The more challenging question in setting an SLO around this service is “how fast should it be for most consumers?” The graph should inform us whether we’re succeeding, but the business and technical requirements around the service should be the driver for the answer to that question. In this particular case, this is a data- retrieval API and the applications that it powers have negotiated that 99% of the requests they make should be services within 5 ms. Doing analysis on the data, the previous example has a q(0.99) = 3.37 ms. Yay!

Where Percentiles Fall Down (and Histograms Step Up)

Knowing that our q(0.99) is 3.37 ms, we’re currently “exceeding” our SLO of 5 ms at 99%. But, how close are we to the edge? A percentile grants no insight to this. The first sample slower than the 99th percentile sample could be 10 ms or (more likely) could be less than 5 ms; yet, we don’t know. Also, we don’t know what percentage of our consumers are suffering from “slow” performance.

Enter the power of histograms, given the whole histogram to work with, we can actually count the precise number of samples that exceeded our 5-ms contract. Although you can’t tell from the visualization alone, with the underlying data we can calculate that 99.4597% of the population is faster than 5 ms, leaving 0.5403% with unsatisfying service; 324 of our roughly 60,000 samples. Further, we can investigate the distribution and sprawl of those “outlier” samples. This is the power of going beyond averages, minimum, maximums, and even arbitrary percentiles. You cannot understand the true behavior of your systems and think intelligently about them without measuring how they behave. Histograms are perhaps the single most powerful tool in your arsenal.

Parting Thought: Looking at SLOs upside down

As an industry, we have arbitrarily selected both the percentile and the performance for which we set our SLOs. There should be more reason to it than that. If you are measuring at q(0.99), is that really because it is satisfactory that 1% of your consumers can receive a substandard experience? This is something to think about and debate within your team and organization as a whole.

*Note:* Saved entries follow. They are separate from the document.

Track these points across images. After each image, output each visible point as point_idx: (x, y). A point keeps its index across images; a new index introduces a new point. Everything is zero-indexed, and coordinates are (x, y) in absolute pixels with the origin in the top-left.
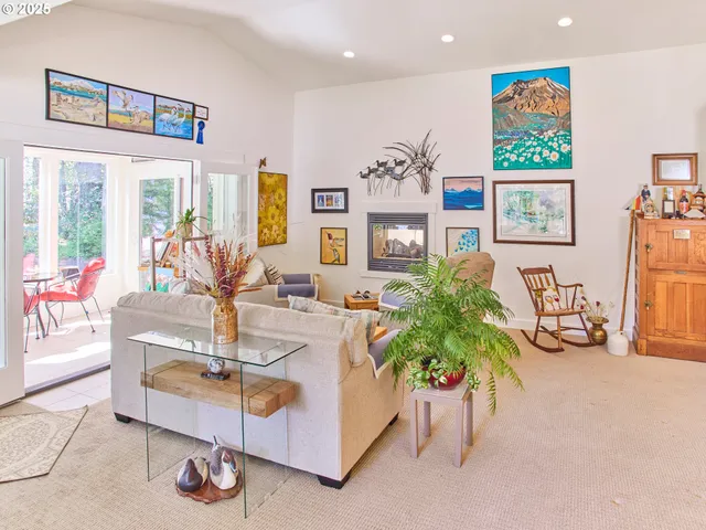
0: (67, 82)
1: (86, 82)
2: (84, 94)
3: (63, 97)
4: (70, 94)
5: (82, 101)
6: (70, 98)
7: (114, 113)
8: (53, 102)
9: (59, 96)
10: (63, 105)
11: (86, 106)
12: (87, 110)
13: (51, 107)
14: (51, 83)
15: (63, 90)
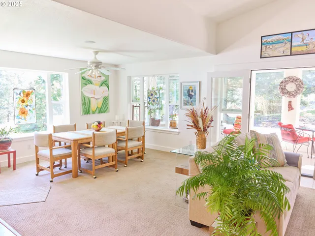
0: (269, 39)
1: (280, 36)
2: (278, 42)
3: (268, 46)
4: (271, 44)
5: (277, 46)
6: (271, 46)
7: (295, 46)
8: (263, 50)
9: (266, 46)
10: (268, 50)
11: (279, 48)
12: (279, 49)
13: (262, 52)
14: (263, 42)
15: (268, 43)
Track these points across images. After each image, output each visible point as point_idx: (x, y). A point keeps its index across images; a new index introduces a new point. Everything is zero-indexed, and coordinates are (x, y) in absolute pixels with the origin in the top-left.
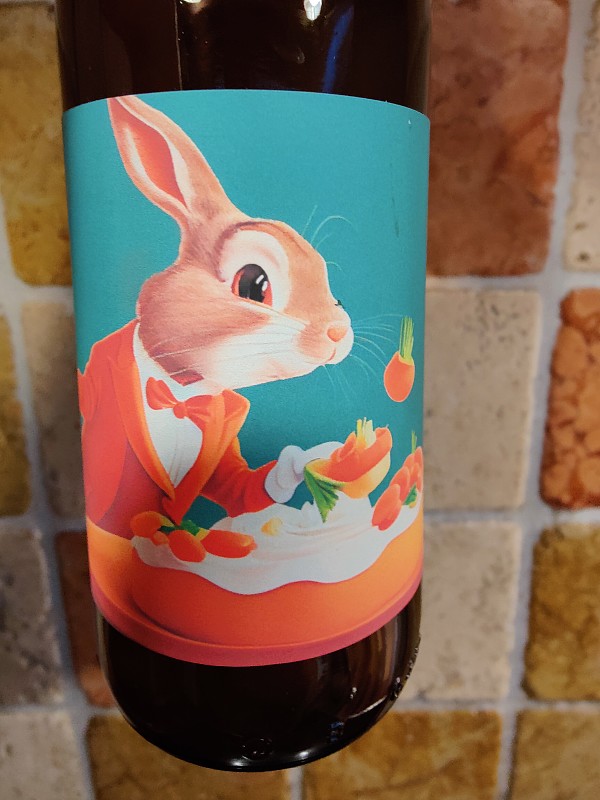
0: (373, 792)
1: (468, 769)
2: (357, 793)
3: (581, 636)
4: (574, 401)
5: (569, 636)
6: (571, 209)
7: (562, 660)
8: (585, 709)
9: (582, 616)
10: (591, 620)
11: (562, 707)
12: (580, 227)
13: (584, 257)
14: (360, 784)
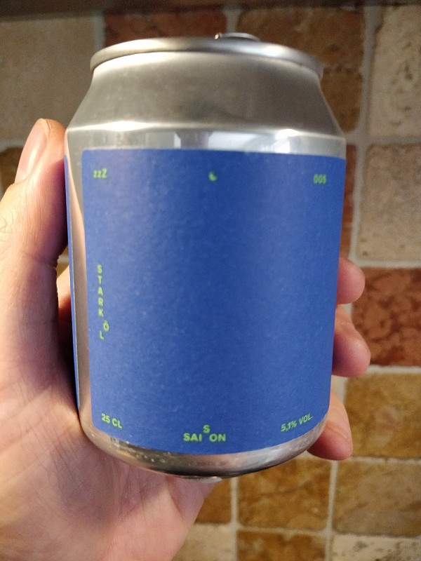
0: (269, 495)
1: (315, 487)
2: (262, 495)
3: (367, 425)
4: (362, 316)
5: (362, 425)
6: (360, 233)
7: (359, 436)
8: (369, 460)
9: (368, 415)
10: (372, 418)
11: (360, 459)
12: (363, 241)
13: (365, 254)
14: (264, 490)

It has also been standard to measure a specific quantile and construct the SLO around the latency at that specific quantile. Here is where I believe the industry might consider looking at this problem upside down. What is special about that 1% of consumers that they can receive worse than desirable performance? Would it be better if it were 0.5% or 0.1%? Of course it would. Now, what is special about your performance criteria? Is it the 5 ms in our data retrieval example (or perhaps 250 ms in a user experience example)? Would it be better if it were faster? The answer to this is not so obvious? Who would notice?

Given this, instead of establishing SLOs around the q(0.99) latency, we should be establishing SLOs around 5ms and analyze the inverse quantile: q–1(5 ms)? The output of this function is much more insightful. The first just tells us how slow the 99th percentile is, the latter indicates what percentage of the population is meeting or exceeding our performance target.

Ultimately, SLOs should align with how you and your potential consumers would expect the service to behave. SLOs are simply the precise way you and your team can articulate these expectations. Make SLOs match you, your services, and your customers; another organization’s SLOs likely make no sense at all for you.

Another advantage of SLOs is that by exceeding your SLOs they quantitatively play into your budgets for taking risk. When you’re close to violating an SLO, you turn the risk dial down; if you have a lot of headroom, turn the risk dial up and move faster or innovate!